それに比べて現代の子どもは外で遊んでいません。公園で子どもが遊ぶ姿を見ることも少なくなり、遊具は危険とされて取り除かれることも多くなりました。放課後は塾や習い事で忙しく、遊びといえば座ってゲームです。
このようにお伝えすると、「いえ、うちの子は運動をたくさんしています」「小さいときからサッカーをしています」「ダンス教室に通っています」などとおっしゃる親御さんもいるでしょう。実は、それも「無駄な動きをしていない」ことになるのです。
もちろん、運動やスポーツを否定しているわけではありませんが、意味もなく走ったり、鉄棒でぐるぐる回転し続けたり、毎日いろいろな場所で遊び回っていた昔と違い、きちんとプログラムが組まれ、決まった練習をして、ある程度決まった動きをする運動やスポーツ教室に通っていることが、無駄な動きをさせなくしているのです。これも、原始反射の統合を阻んでいる理由の1つになっているといったら、驚かれるでしょうか。
「安心できる場所」が減ったことも一因
無駄な動きの中にこそ、原始反射を統合する要素がたくさんあったのに、いまは残念ながらその機会がぐっと減ってしまっているのです。たとえば、私のクリニックの診察室に入った子どもたちは、椅子に座るとまず、くるくる回って遊びます。よく回る椅子が面白いのでしょう。これも原始反射の統合の1つです。それさえ「じっとしていなさい」と叱られてしまったらできません。
そしてもう1つ、原始反射が残りやすくなっている理由があります。

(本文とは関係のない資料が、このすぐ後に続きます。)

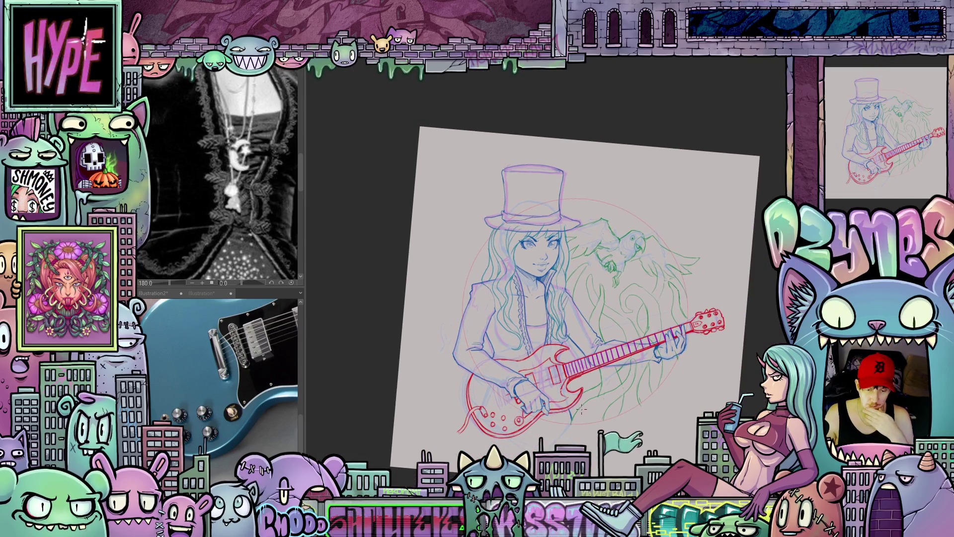
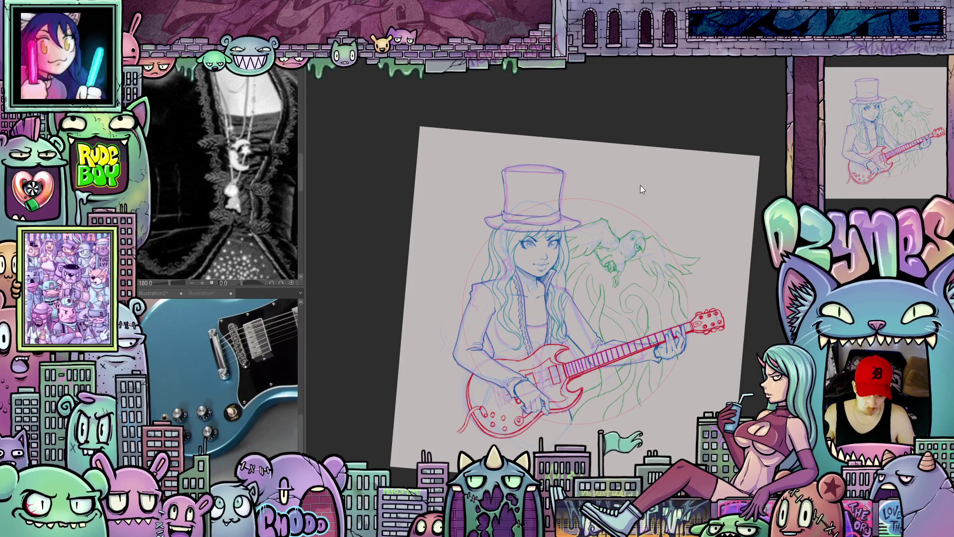
- Reset the canvas rotation and zoom in on the girl, guitar, top hat and parrot
{"action": "scroll", "coordinate": [590, 186], "scroll_direction": "up", "scroll_amount": 2}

それは「安心できる場所」が少なくなってしまったことです。いま、唯一の安心できる場所は「家庭」といえるかもしれませんが、昔は街も安心できる場所でした。近所に知っているおじさん、おばさんがいて、どこで何をしても安心な空間があったのに、いまはどこに行っても「危ない」「遊ぶな」「犯罪に巻き込まれる」などの理由で、安心することができません。
恐怖や不安、緊張感がある環境で、原始反射は出やすくなります。なお、本書では原始反射が「消失する」「消える」「なくなる」などの表現を用いますが、厳密には、原始反射は「統合する」というのが正しい表現になります。
というのは、原始反射は完全になくなってしまうということがないからです。命を守る危機的な状況になったときはもちろん、体調が悪いとき、ストレスが重なったときなどは、大人でも、統合したはずの原始反射が出てくることがあります。